As he went on to describe the dream he told us that Ron and I would be praying with the kids in a group. He said that during the prayer the young man, whom he named, would be by my side or next to me. During the prayer both the young men he told us of were to bless us, to lift us up.

So, here we go.

A couple weeks back following the conclusion of Cross and Crown’s school store, after being physically and mentally drained mostly because of youth overload, Ron and I decided to rally up the youth that were helping for the day. We told them that we would finish up the day by cleaning up, getting some snacks, praying and heading home. As we started to clean up a couple boys from a youth group in Edmond showed up to help out. They have been coming off and on over the course of the summer and have been a pleasure to be around. So, we cleaned, got snacks and the kids grabbed a seat so we could debrief and pray. After a couple minutes of talking about the weeks experiences we figured it was time to wrap up and ask God’s blessing over the rest of the week and the upcoming school year.

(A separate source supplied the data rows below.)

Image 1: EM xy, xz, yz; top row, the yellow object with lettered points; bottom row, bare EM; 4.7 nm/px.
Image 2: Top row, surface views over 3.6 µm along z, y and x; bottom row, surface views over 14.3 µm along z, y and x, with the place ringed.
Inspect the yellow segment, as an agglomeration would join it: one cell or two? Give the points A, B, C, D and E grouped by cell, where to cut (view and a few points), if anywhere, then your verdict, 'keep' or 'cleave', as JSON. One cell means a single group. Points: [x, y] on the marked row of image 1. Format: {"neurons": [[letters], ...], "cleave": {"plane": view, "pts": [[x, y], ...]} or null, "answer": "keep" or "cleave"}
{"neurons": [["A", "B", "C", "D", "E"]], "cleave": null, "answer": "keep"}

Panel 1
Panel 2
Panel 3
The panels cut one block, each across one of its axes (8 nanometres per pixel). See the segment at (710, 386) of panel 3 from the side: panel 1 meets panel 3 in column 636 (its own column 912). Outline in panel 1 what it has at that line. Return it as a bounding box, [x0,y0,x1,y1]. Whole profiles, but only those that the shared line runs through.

I started the prayer and asked for God’s covering for the upcoming school year and for blessings over each of the kids. Then before Ron finished up the prayer he left a gap for any of the youth to pray that felt led. Now, let me clarify something before I carry on with the story. 90% of the youth that come to Cross and Crown or Rock Island haven’t been to “church”. They haven’t grown up in Christian homes, been instructed how to pray or been around people that pray on a regular basis like most of us have. What this means is they haven’t developed ideas or “common prayer topics”, I’ll call them, to pray about….like traditional prayers, such as, “God, thank you for this day”, “God, thank you for your blessings over…”, “God, please bless this family with a sick relative…”, or, “God, please be with me during this situation…”. Which makes what I am about to say even more incredible.

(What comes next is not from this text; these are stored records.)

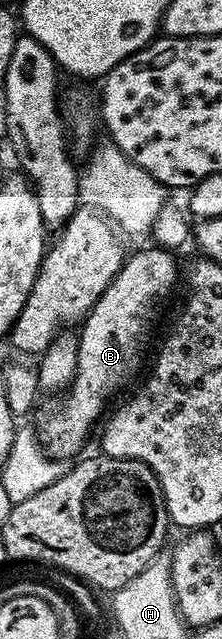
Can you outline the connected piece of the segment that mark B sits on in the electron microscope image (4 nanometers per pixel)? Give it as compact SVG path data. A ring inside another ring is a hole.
M151 246L134 255L132 253L125 259L123 267L112 279L110 286L100 296L91 312L84 317L80 336L76 346L76 372L67 389L68 405L60 408L44 424L43 449L49 457L64 457L64 454L76 452L84 444L88 431L96 424L108 398L117 392L118 388L135 372L142 343L145 342L150 326L154 320L154 312L162 300L171 292L178 278L178 264L169 249Z

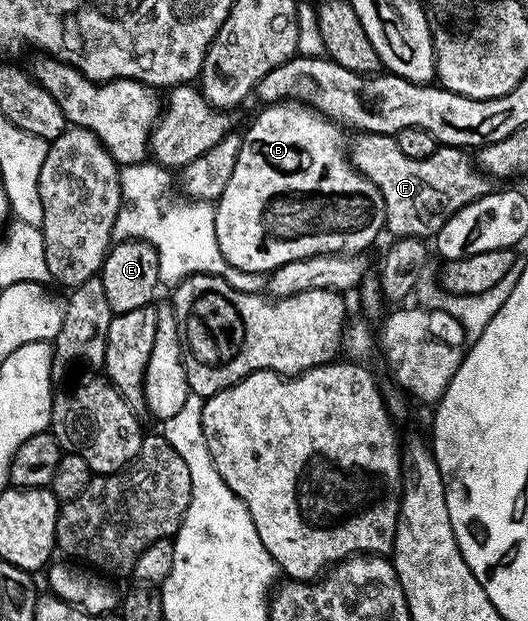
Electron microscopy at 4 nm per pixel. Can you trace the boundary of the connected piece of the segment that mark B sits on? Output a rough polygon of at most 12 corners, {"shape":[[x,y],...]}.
{"shape":[[292,100],[244,131],[215,203],[235,268],[368,251],[383,196]]}

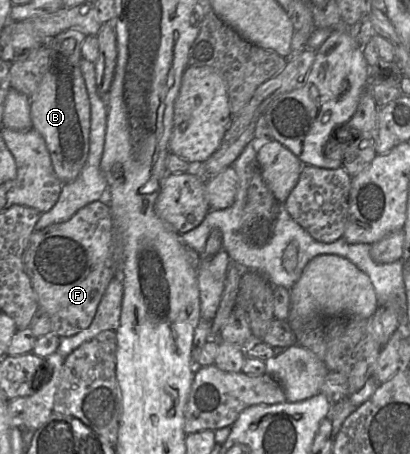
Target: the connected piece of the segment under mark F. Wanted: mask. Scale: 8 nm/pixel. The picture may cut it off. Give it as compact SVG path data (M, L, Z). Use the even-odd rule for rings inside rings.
M94 201L69 220L34 230L23 252L25 271L37 294L39 307L49 315L51 331L60 338L88 328L101 298L114 278L113 221L107 202Z

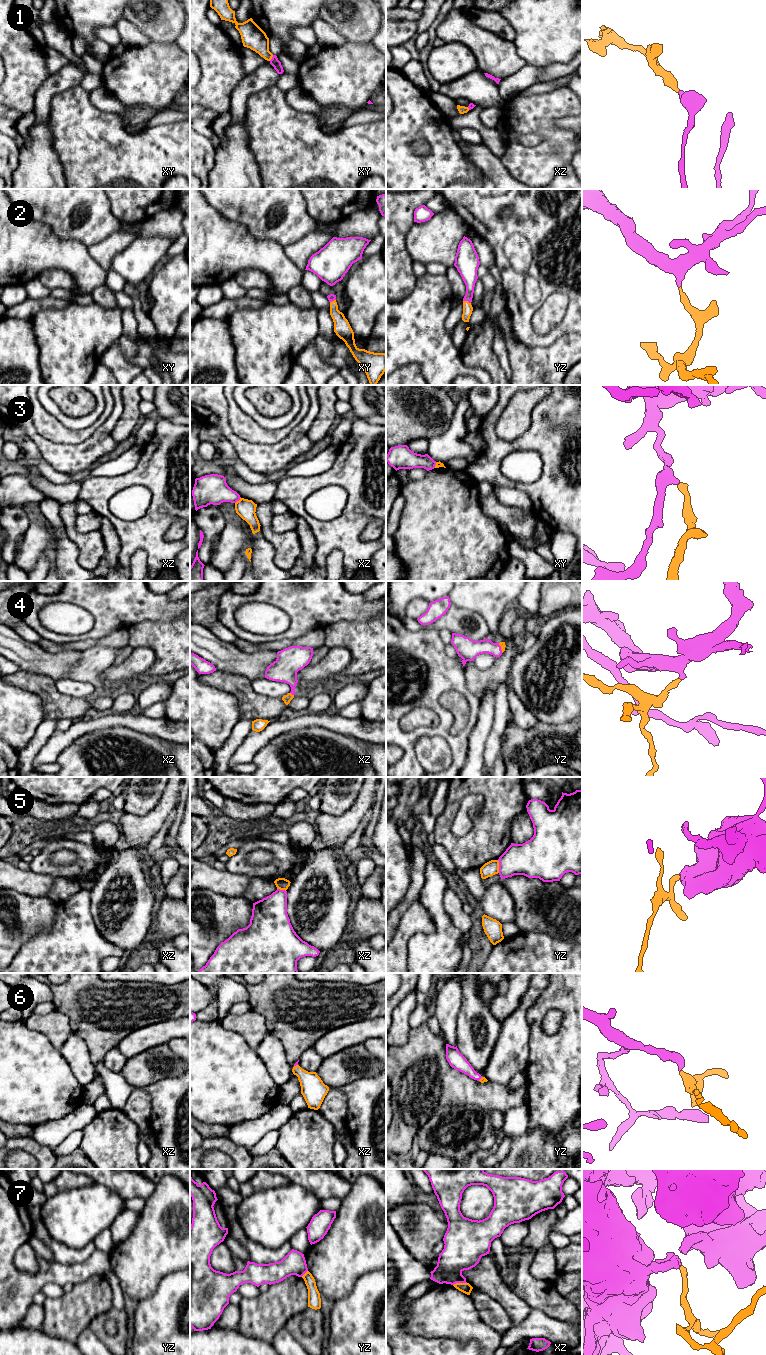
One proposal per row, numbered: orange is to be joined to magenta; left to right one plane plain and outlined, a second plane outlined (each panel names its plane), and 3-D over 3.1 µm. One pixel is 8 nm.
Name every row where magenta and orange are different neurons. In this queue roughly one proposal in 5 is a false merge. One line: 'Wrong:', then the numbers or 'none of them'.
Wrong: 3, 5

The young man, who was identified by name and said to be sitting next to me or by my side, was doing just that. He was sitting directly next to me while all the other kids were spread out sporadically throughout the sanctuary. He then went on to say the following, “God thank you for the school store and the bookbags we were all able to get for school…Thank you for Luke and Ron and all their hard work and I ask for your blessings upon them and their families. I ask that your face shine upon then and bless them”………….

I ask for your face to shine upon them? I ask you to bless them and their families? Wow. Quite possibly one of the biggest, largest blessings of a prayer, that I am aware of, that has ever been prayed for me. But, that’s not the end. Next, after he had finished praying, one of the young men from the youth group in Edmond began to pray. He prayed a very similar prayer. He prayed for Ron and I and the work we were apart of at Rock Island with the kids. What a blessing.

Initially I didn’t connect this event with the dream that had been described to me. Hello!!! The reason the man who had the dream couldn’t identify the other young man who was going to pray for us is because he has never met or seen him. In his dream he just saw that there were going to be two young men. One he knew, the other he didn’t.

I’m not sure when I finally realized that the dream that was to happen…just unravelled right in front of me. But, regardless of when it was that I finally figured it out, I definitely felt the power and presence of God.

I don’t tell this story to make it sound like I am anything special, because I am not. I tell this story to be an encouragement to you who read this. Know that our God is the living and active God. He still does those “edgy”, “old-testament”, “why doesn’t God still work like he used to” in the old days, things. God doesn’t just want to be apart of our Sunday services and church get-togethers. He wants to be apart of every aspect of our lives. Be encouraged and know that if you desire to feel God’s presence, He’s ready. Ask.